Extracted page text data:
######
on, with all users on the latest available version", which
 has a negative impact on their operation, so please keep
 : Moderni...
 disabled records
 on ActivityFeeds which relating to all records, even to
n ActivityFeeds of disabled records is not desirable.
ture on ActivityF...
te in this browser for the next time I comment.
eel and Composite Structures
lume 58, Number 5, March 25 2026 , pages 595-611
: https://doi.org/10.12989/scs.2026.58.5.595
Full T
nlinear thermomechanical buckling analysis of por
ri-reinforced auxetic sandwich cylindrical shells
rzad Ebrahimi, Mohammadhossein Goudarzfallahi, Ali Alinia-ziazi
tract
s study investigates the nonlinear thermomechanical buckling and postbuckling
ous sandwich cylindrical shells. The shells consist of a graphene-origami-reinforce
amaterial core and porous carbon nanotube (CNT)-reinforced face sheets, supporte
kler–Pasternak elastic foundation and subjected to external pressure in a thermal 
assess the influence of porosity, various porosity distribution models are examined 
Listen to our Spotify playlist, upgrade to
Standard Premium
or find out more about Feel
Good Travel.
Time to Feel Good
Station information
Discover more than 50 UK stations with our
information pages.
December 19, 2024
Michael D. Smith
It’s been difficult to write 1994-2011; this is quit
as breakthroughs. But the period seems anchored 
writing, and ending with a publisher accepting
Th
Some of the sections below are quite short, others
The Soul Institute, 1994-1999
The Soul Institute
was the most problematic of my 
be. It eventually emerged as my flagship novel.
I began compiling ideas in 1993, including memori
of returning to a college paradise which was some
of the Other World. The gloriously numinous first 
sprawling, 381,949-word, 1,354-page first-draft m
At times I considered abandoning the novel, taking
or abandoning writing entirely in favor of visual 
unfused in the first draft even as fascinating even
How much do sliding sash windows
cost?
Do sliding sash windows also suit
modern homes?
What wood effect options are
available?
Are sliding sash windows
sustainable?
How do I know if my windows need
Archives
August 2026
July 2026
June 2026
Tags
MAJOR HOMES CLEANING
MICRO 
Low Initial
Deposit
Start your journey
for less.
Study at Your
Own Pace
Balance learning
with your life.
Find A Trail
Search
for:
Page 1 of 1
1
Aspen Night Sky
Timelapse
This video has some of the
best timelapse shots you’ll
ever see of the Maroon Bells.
######
EXERCISE OBJECTIVE »
Please show every line above that includes the word "windows".

EXERCISE ANSWER »
How much do sliding sash windows
Do sliding sash windows also suit
Are sliding sash windows
How do I know if my windows need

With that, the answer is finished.